« C’est comme un petit rêve », confie Alaa Juda, un habitant de Gaza qui a reconstruit son logement en bois avec les moyens du bord. Malgré un cessez-le-feu en vigueur depuis octobre 2025, la bande de Gaza reste marquée par des violences quasi quotidiennes, tandis que les négociations sur la deuxième phase du plan de paix sont en cours ce week-end au Caire, selon RFI.

Ce qu'il faut retenir

  • Un cessez-le-feu fragile est en place depuis octobre 2025, mais des frappes israéliennes persistent presque quotidiennement.
  • Les habitants de Gaza vivent sur 40 % de l’enclave et subissent des conditions de vie extrêmement difficiles, manquant de tout.
  • La reconstruction des logements reste un défi majeur, faute de ressources et de matériaux.
  • Malgré les difficultés, des initiatives locales émergent, comme la construction d’une maison en bois par Alaa Juda.
  • Les négociations sur la deuxième phase du plan de paix se poursuivent ce week-end au Caire.

Un cessez-le-feu précaire et des violences persistantes

Depuis octobre 2025, un cessez-le-feu est officiellement en vigueur dans la bande de Gaza. Pourtant, les violences ne se sont pas arrêtées : des frappes israéliennes continuent de cibler des zones de l’enclave plusieurs fois par semaine.

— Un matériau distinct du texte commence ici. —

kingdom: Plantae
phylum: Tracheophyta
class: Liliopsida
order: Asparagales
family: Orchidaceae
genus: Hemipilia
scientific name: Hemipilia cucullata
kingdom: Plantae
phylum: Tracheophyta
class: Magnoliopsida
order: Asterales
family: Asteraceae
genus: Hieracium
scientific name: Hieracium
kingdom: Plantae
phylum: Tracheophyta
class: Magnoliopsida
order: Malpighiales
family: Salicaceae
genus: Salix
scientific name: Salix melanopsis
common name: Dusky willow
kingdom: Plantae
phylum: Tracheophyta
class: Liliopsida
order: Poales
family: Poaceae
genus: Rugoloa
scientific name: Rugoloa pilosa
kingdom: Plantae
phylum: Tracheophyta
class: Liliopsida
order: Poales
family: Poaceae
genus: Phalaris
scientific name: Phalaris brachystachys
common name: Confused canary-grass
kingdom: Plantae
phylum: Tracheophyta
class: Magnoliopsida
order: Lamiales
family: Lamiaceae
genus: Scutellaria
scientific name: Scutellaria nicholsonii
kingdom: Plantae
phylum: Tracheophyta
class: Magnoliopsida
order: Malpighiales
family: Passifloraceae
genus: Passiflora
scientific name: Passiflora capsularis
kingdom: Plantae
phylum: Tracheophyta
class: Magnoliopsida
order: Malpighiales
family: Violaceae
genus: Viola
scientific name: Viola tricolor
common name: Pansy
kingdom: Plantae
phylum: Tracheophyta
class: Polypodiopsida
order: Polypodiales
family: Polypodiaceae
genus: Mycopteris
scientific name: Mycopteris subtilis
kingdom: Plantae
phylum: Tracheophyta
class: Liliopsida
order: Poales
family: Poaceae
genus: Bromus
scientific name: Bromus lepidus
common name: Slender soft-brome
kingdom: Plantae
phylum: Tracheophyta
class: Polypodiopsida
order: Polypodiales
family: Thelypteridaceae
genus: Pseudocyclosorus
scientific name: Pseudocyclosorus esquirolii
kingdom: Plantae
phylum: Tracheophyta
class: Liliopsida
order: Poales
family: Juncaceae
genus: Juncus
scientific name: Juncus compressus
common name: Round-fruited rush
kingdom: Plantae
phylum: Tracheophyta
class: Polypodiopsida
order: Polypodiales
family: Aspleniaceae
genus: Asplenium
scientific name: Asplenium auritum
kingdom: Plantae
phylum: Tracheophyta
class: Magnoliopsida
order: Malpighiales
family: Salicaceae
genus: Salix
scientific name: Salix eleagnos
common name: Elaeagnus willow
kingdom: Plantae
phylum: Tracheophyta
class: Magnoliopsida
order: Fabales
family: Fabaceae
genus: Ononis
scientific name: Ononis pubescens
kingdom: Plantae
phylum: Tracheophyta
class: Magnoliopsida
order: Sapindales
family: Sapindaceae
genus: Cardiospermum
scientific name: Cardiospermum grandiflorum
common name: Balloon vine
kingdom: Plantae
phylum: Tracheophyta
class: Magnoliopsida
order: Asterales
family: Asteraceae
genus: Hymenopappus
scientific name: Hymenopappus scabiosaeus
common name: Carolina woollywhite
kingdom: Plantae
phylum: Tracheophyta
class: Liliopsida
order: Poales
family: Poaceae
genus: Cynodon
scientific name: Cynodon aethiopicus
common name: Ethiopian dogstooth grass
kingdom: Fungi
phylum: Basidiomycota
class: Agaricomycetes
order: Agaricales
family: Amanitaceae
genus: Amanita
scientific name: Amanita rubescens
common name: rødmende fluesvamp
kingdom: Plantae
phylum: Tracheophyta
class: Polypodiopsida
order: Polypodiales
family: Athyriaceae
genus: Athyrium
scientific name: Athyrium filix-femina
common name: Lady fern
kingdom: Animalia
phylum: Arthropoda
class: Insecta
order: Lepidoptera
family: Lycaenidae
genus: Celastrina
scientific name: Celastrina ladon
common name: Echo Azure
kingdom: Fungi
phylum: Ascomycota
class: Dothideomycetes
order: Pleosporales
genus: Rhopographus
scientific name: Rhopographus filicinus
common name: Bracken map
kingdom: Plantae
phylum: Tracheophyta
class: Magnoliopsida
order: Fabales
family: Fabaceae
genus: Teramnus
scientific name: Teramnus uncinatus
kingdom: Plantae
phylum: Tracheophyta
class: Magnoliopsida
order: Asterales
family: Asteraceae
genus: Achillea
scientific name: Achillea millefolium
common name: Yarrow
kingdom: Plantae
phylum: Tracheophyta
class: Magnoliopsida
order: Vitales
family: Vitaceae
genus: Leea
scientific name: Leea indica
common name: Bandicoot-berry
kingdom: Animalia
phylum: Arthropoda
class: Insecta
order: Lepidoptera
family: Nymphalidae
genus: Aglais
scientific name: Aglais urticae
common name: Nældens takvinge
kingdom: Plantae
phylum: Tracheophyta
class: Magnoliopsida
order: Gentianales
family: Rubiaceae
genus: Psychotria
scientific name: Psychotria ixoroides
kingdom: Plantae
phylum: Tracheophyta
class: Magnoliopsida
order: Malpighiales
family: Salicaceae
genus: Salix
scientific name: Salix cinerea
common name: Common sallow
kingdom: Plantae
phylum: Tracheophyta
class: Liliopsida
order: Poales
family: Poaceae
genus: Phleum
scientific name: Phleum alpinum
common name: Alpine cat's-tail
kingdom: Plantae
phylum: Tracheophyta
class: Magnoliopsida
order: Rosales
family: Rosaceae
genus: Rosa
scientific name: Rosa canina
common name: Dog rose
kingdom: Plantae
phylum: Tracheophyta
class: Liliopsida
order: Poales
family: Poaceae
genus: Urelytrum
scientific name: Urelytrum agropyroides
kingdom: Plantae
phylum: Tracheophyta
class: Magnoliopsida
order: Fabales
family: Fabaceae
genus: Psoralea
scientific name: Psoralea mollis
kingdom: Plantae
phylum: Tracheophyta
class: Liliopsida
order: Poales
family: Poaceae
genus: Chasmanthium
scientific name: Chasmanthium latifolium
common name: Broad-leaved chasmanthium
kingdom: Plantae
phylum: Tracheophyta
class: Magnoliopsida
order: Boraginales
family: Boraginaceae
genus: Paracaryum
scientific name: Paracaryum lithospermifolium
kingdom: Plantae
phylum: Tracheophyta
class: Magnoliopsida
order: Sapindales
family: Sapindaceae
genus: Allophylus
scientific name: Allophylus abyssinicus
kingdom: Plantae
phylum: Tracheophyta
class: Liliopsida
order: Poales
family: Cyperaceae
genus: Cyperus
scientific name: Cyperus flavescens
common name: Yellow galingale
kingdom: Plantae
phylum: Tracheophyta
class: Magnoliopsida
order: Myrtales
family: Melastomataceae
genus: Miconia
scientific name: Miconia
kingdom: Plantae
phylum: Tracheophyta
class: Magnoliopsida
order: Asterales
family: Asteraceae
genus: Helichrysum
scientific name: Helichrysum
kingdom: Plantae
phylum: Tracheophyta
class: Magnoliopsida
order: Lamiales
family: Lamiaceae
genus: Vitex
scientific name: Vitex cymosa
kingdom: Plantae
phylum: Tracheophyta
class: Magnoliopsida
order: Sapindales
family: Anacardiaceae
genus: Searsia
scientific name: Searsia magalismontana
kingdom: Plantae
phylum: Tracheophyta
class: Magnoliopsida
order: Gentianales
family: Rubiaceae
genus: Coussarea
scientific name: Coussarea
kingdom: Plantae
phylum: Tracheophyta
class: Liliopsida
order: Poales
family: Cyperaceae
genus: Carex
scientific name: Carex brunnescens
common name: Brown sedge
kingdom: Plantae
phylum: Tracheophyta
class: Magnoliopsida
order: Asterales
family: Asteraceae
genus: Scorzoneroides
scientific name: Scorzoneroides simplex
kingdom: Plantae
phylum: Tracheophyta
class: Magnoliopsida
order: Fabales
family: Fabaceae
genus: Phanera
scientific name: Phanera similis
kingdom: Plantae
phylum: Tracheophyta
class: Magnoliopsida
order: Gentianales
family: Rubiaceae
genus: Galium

Ces incidents rappellent la fragilité de l’accalmie, alors que les populations locales tentent de se reconstruire après des années de conflit. Selon RFI, ces violences illustrent les tensions persistantes entre les parties, malgré les efforts diplomatiques.

Les habitants de Gaza doivent composer avec un environnement marqué par l’incertitude. Seulement 40 % de l’enclave est aujourd’hui habitable, selon les estimations des organisations humanitaires. Les infrastructures, déjà délabrées avant les récents conflits, peinent à être restaurées. L’accès aux soins, à l’eau potable et à l’électricité reste extrêmement limité, aggravant les conditions de vie déjà précaires.

Les négociations de paix au Caire, un espoir fragile

Ce week-end, des délégations se réunissent au Caire pour discuter de la deuxième phase du plan de paix. Ce sommet intervient après des mois de tractations interrompues par des rebondissements militaires et politiques. L’objectif affiché est de consolider le cessez-le-feu et d’ouvrir la voie à une stabilisation durable de la région. Selon RFI, les discussions portent notamment sur la levée des blocus, la reconstruction des infrastructures et la réouverture des points de passage.

Pourtant, les attentes restent mesurées. Les représentants des deux camps affichent des positions encore éloignées sur des sujets clés, comme le statut de Jérusalem ou le retour des réfugiés. Les observateurs soulignent que le moindre faux pas pourrait relancer les hostilités. Dans ce contexte, chaque avancée, même minime, est scrutée avec attention par les populations civiles.

Une initiative locale face à l’absence de solutions globales

Face à l’inaction des institutions, certains habitants tentent de reconstruire leur vie par leurs propres moyens. C’est le cas d’Alaa Juda, qui a érigé une maison en bois avec les matériaux disponibles sur place. « C’est comme un petit rêve », a-t-il déclaré à RFI. Ce projet, modeste mais symbolique, reflète la résilience d’une population épuisée par des années de conflit, mais déterminée à ne pas baisser les bras.

Cette initiative individuelle illustre aussi les limites de l’aide internationale. Les fonds alloués à la reconstruction sont souvent détournés ou insuffisants, laissant les familles seules face à l’ampleur des dégâts. Les organisations humanitaires alertent régulièrement sur le risque de voir s’installer une précarité chronique, si les engagements concrets ne sont pas tenus.

Et maintenant ?

Les prochaines heures seront cruciales pour les négociations en cours au Caire. Si un accord est trouvé, il pourrait permettre une levée partielle des restrictions imposées à Gaza, facilitant l’acheminement de l’aide humanitaire. Dans le cas contraire, le risque de reprise des hostilités reste élevé, avec des conséquences imprévisibles pour les civils. Les observateurs appellent à la prudence, tout en soulignant que la situation ne peut plus durer sans solutions durables.

Alors que le monde retient son souffle, une question reste en suspens : les parties parviendront-elles à dépasser leurs divergences pour offrir aux Gazaouis une paix durable ?

Le cessez-le-feu d’octobre 2025 a mis fin aux combats les plus intenses, mais il n’a pas réglé les causes profondes du conflit. Les tensions territoriales, les questions de souveraineté et les divisions politiques entre factions palestiniennes et israéliennes persistent. Sans accord global, chaque incident peut servir de prétexte à une reprise des hostilités.